L’extrémité du trim peut se coincer quelque part. Une fois l’aile décollée et les lignes avant en tension, il sera alors impossible de régler mon trim. Sur la barre Kite Attitude il faut le velcroiser sur le coinceur alu du trim.Attention: le velcro est un matériau à durée d’usage éfficace limitée à environ 500 agrippements/dégrippements.

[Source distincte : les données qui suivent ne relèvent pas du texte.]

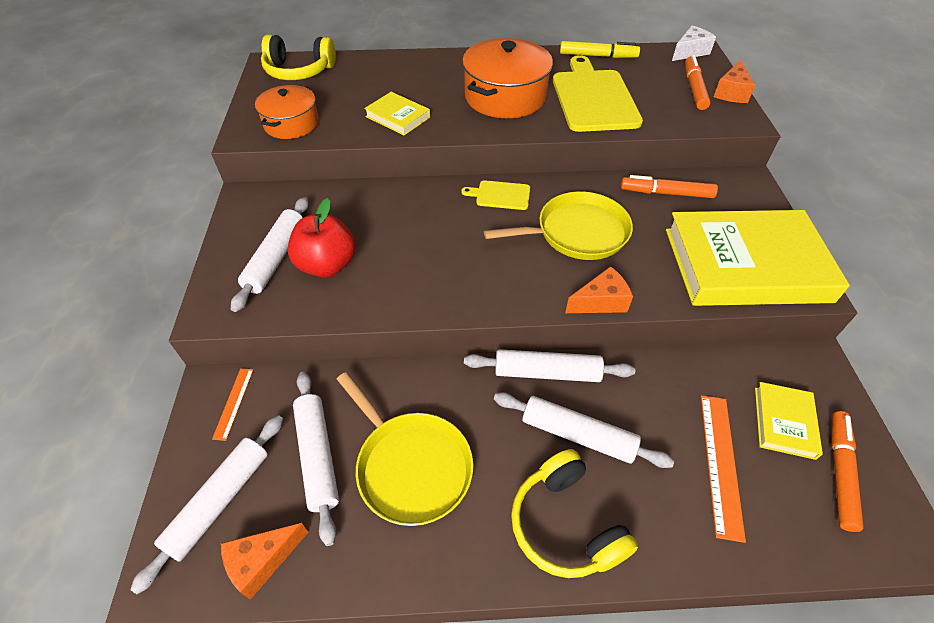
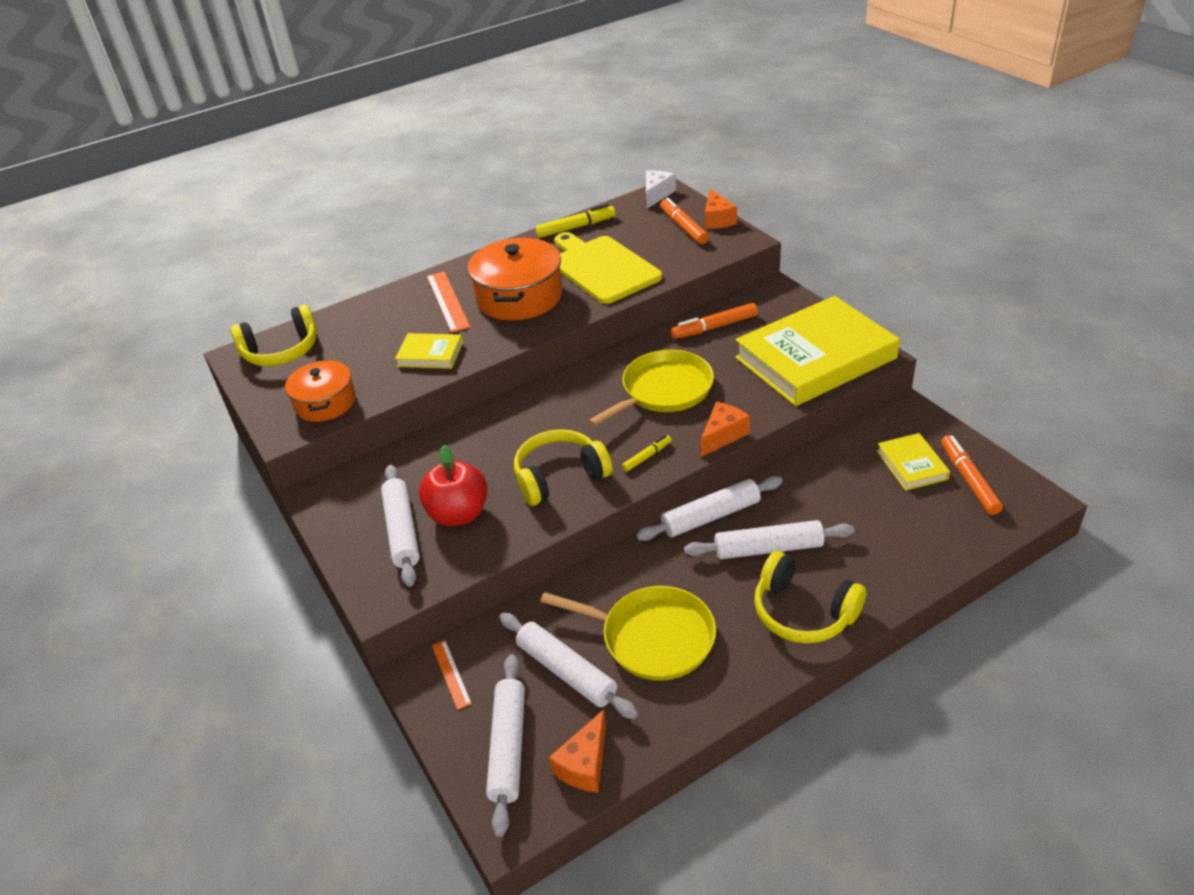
camera: 25 degrees left, 10 degrees down
yellow cutting board [461,180,530,210] -> none
orange ruler [701,395,746,543] -> orange ruler moved to [427,271,471,333]
none -> yellow headphones [514,429,612,506]
none -> yellow marker [622,435,672,472]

- coincement du bout de bordé/choqué entre la ligne de sécurité et le bout de bordé choqué,
- coincement entre les deux lignes avant dans le cas d’un « Y » de séparation des lignes avant près de la barre,
- enroulement autour d’une préligne arrière.



Check 6: le bout du bordé/choqué est-il correctement bloqué ?
Le coinceur Clamcleat Tm ne bloque le bout que si il y a une tension exercée du côté de l’aile. Cette tension permet au bout de descendre s’insérer fermement dans les dents du coinceur. Lors du premier décollage il faut absolument tirer le bout fermement du côté de l’aile pour qu’il se prenne dans les dents.
Attention: le coinceur Clamcleat est une pièce d’usure. Il faudra le changer quand les dents seront trop usées et que le bout commencera à déraper lors du réglage voile au zénith.



En conclusion, je peux me représenter ma barre comme un cockpit d’avion avant le décollage. Je vérifie tous mes cadrans et mes manettes avant le décollage. Si l’une des données présentées ci-dessous n’est pas OK, je risque d’avoir un gros problème au décollage et je vais perdre le contrôle de mon aéronef. Avec le risque important de me faire entrainer par l’aile et de percuter les obstacles sous mon vent.